Monday, October 26, 2009

Matzo Ball Soup

I’ve missed you! Sorry I’ve been away for over a month—I was busy getting hitched! Now that I have solidified the deal with the love of my life, I return happily and nesting in my lil urban kitchen. Since I married a nice Jewish boy, I thought it only fitting to post my first recipe back as a married woman, his favorite, Matzo Ball Soup. It is so easy to make, and anyone can do it.

There are two kinds of matzo ball soup lovers, I’ve come to realize. The first kind is the “purist.” They like their soup simple and refined: a clear, fragrant chicken broth ladled lovingly over 2 or 3 light and fluffy matzo balls. The second group likes heavy, hockey puck-style matzo balls with lots of veggies in the soup. Just by the description I think you can see I am of the former camp (delicate broth, fluffy matzo balls).

Just between us, you can make this soup any night of the week in just a few minutes, but it is the same quality soup of the old-school grandma variety. Honest. For real. There is a secret...All you have to do is make a big old batch of stock (you can even make your stock in a crock pot) and keep it in the freezer in quart-sized bags. When you are ready for your soup, you heat up a bag o' broth, throw in the balls, and simmer. Voila, in just a half hour, your kitchen has been transported back in time to a grandma’s kitchen on the Lower East Side of Manhattan, circa 1923. Flapper Food. :)

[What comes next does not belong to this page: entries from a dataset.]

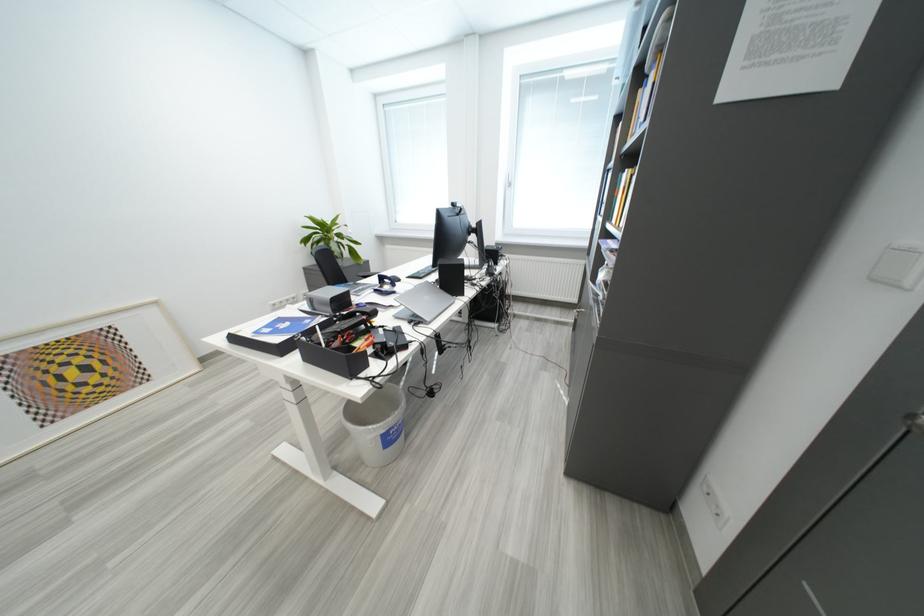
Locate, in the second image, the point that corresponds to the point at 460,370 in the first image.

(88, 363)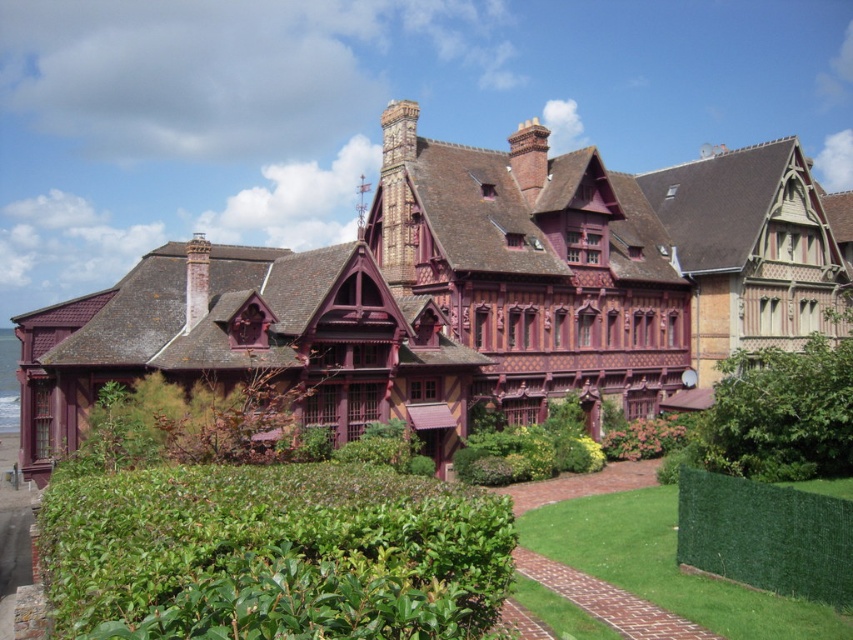
Can you confirm if wooden mansion at center is positioned to the right of green leafy hedge at center right?

In fact, wooden mansion at center is to the left of green leafy hedge at center right.

Based on the photo, between wooden mansion at center and green leafy hedge at center right, which one has less height?

green leafy hedge at center right

Find the location of `wooden mansion at center`. wooden mansion at center is located at coordinates (473, 289).

Does wooden mansion at center have a lesser width compared to green artificial hedge at lower right?

No.

Can you confirm if wooden mansion at center is bigger than green artificial hedge at lower right?

Indeed, wooden mansion at center has a larger size compared to green artificial hedge at lower right.

Locate an element on the screen. wooden mansion at center is located at coordinates (473, 289).

Is green leafy hedge at center right shorter than green artificial hedge at lower right?

No.

Is green leafy hedge at center right positioned in front of green artificial hedge at lower right?

That is False.

I want to click on green leafy hedge at center right, so click(781, 412).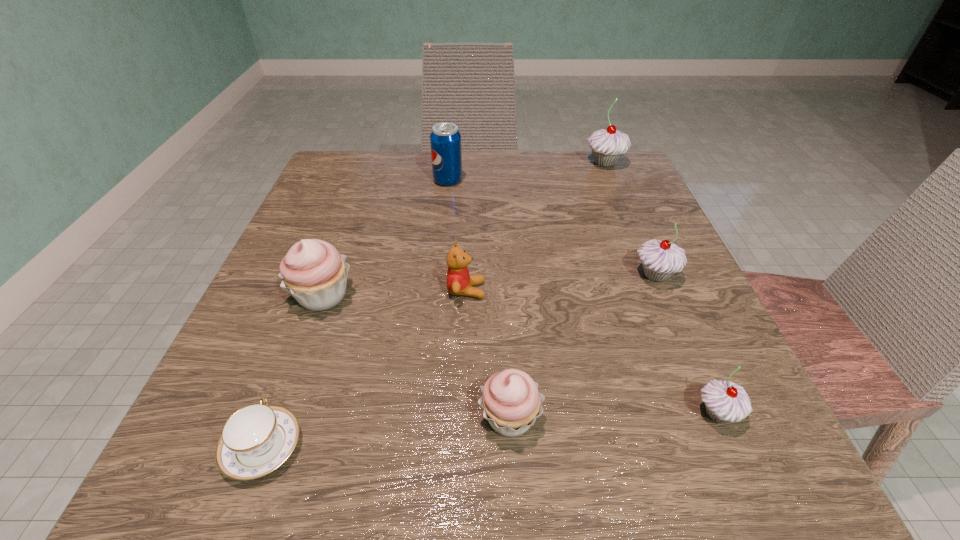
This screenshot has width=960, height=540. Find the location of `free space located on the side with the handle of the shortest object`. free space located on the side with the handle of the shortest object is located at coordinates (290, 373).

I want to click on vacant point located 0.250m on the side with the handle of the shortest object, so click(324, 281).

This screenshot has width=960, height=540. I want to click on cupcake that is at the far edge, so click(607, 146).

Locate an element on the screen. This screenshot has height=540, width=960. pop soda present at the far edge is located at coordinates (445, 139).

Where is `teacup positioned at the near edge`? The width and height of the screenshot is (960, 540). teacup positioned at the near edge is located at coordinates (258, 438).

Where is `cupcake situated at the left edge`? This screenshot has width=960, height=540. cupcake situated at the left edge is located at coordinates (313, 272).

Locate an element on the screen. This screenshot has width=960, height=540. teacup that is at the left edge is located at coordinates (258, 438).

This screenshot has width=960, height=540. What are the coordinates of `object positioned at the near left corner` in the screenshot? It's located at (258, 438).

Identify the location of object that is at the far right corner. (607, 146).

The width and height of the screenshot is (960, 540). What are the coordinates of `object that is positioned at the near right corner` in the screenshot? It's located at (724, 401).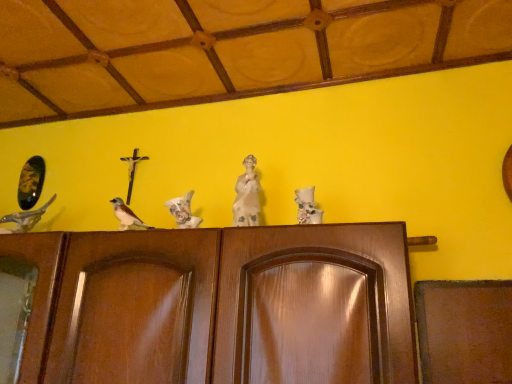
Question: Is white porcelain statue at center surrounding brown matte bird at center, the second bird from the right?

Choices:
 (A) no
 (B) yes

Answer: (A)

Question: Does white porcelain statue at center have a greater height compared to brown matte bird at center, the 2th bird positioned from the left?

Choices:
 (A) yes
 (B) no

Answer: (A)

Question: Does white porcelain statue at center have a lesser height compared to brown matte bird at center, the 2th bird positioned from the left?

Choices:
 (A) yes
 (B) no

Answer: (B)

Question: Would you say white porcelain statue at center is a long distance from brown matte bird at center, the second bird from the right?

Choices:
 (A) no
 (B) yes

Answer: (A)

Question: From the image's perspective, is white porcelain statue at center beneath brown matte bird at center, the 2th bird positioned from the left?

Choices:
 (A) yes
 (B) no

Answer: (B)

Question: Is white porcelain statue at center oriented away from brown matte bird at center, the second bird from the right?

Choices:
 (A) no
 (B) yes

Answer: (A)

Question: Is shiny metallic bird at left, the third bird from the right, located outside brown matte bird at center, the 2th bird positioned from the left?

Choices:
 (A) yes
 (B) no

Answer: (A)

Question: Is shiny metallic bird at left, the third bird from the right, surrounding brown matte bird at center, the 2th bird positioned from the left?

Choices:
 (A) no
 (B) yes

Answer: (A)

Question: From a real-world perspective, does shiny metallic bird at left, the third bird from the right, sit lower than brown matte bird at center, the second bird from the right?

Choices:
 (A) yes
 (B) no

Answer: (B)

Question: Is brown matte bird at center, the 2th bird positioned from the left, at the back of shiny metallic bird at left, the third bird from the right?

Choices:
 (A) no
 (B) yes

Answer: (A)

Question: Could you tell me if shiny metallic bird at left, which is the first bird from left to right, is facing brown matte bird at center, the second bird from the right?

Choices:
 (A) no
 (B) yes

Answer: (A)

Question: Does shiny metallic bird at left, which is the first bird from left to right, have a smaller size compared to brown matte bird at center, the second bird from the right?

Choices:
 (A) yes
 (B) no

Answer: (B)

Question: Is the surface of brown matte bird at center, the second bird from the right, in direct contact with white porcelain statue at center?

Choices:
 (A) no
 (B) yes

Answer: (A)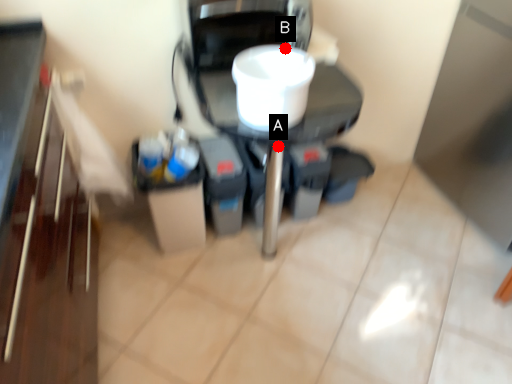
Question: Two points are circled on the image, labeled by A and B beside each circle. Which point is closer to the camera?

Choices:
 (A) A is closer
 (B) B is closer

Answer: (B)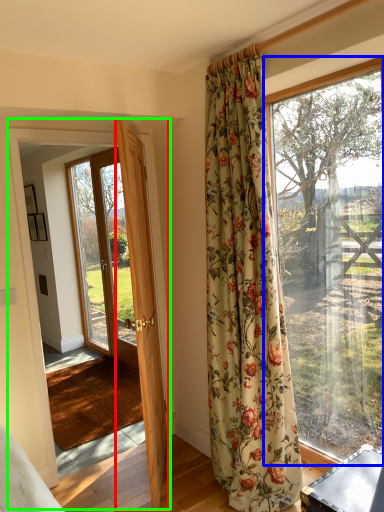
Question: Which object is positioned closest to door (highlighted by a red box)? Select from window (highlighted by a blue box) and barn door (highlighted by a green box).

Choices:
 (A) window
 (B) barn door

Answer: (B)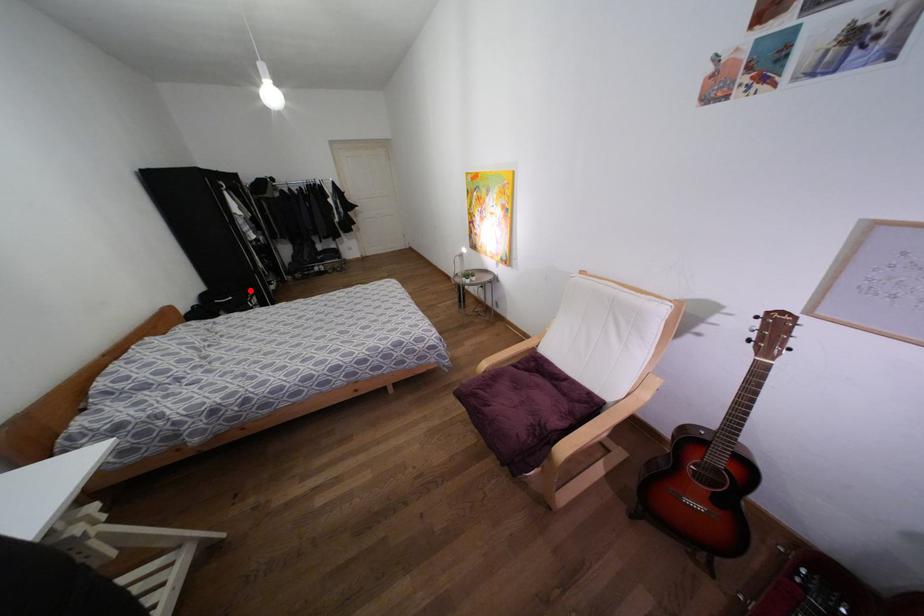
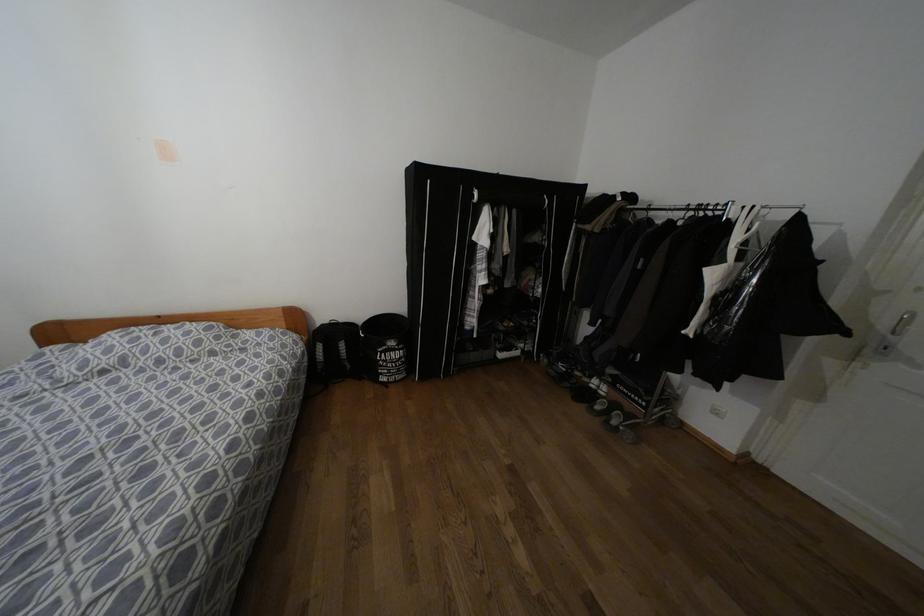
Question: A red point is marked in image1. In image2, is the corresponding 3D point closer to the camera or farther? Reply with the corresponding letter.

And flu season? Not a chance with this all-powerful defense in the house!

Matzo Balls
1/2 cup matzo meal
2 eggs, lightly beaten
2 tablespoons vegetable oil
1 teaspoon salt
1/4 teaspoon black pepper
2 tablespoons chicken stock or seltzer

For soup
2 to 3 quarts prepared chicken stock (recipe below)
1 carrot, thinly sliced
A few sprigs of dill (optional)
[If you are in a time pinch, you can also use 2-3 quarts of stock in a box. I like Manischevitz brand low-sodium chicken broth]

With a fork, mix all matzo ball ingredients in a bowl. Cover and place in the refrigerator for 20-30 minutes.

Bring 1 1/2 quarts of well-salted water to a boil in a medium sized pot.
Reduce the flame. Wet your hands. Roll 1-inch-balls of matzo dough in the palm of your hands loosely. Drop the balls into the simmering salt water one at a time. Lower the heat, cover the pot and let simmer for 30 to 40 minutes.

Meaniwhile, bring chicken stock and sliced carrot to a simmer in a separate pot.* When matzos are done cooking, you can spoon them into the stock.

With a slotted spoon, place 2-3 matzo balls into a serving bowl, and gently ladle the soup over that. Garnish with dill if you like. Eat it up and have then seconds!

*If you are fighting a cold or flu, throw in 2-3 whole, peeled garlic cloves along with the carrot slices. Feel free to eat the garlic cloves if you are particularly brave or particularly sick, or if you are a garlic lover like my husband. 

Chicken Stock

3 1/2 to 4 1/2 pounds chicken necks, backs and wings
3 celery ribs, cut into big chunks
3 carrots, scrubbed and cut into big chunks
2 parsnips, scrubbed and cut into big chunks
2 onions, unpeeled and quartered
1 head garlic, cut horizontally in half
1 bay leaf
1 tablespoon black peppercorns
1 tablespoon Kosher salt
4 quarts cold water

Bring all ingredients to a boil in a large soup pot. Skim the top of any foam. Once it comes to a boil, reduce heat to low, cover, and allow to simmer peacefully for 2-3 hours.

Pour stock through a pasta strainer into a large bowl. Allow to cool, and fill quart-sized freezer bags and freeze for up to 6 months, or store the stock in the fridge for 3 or 4 days.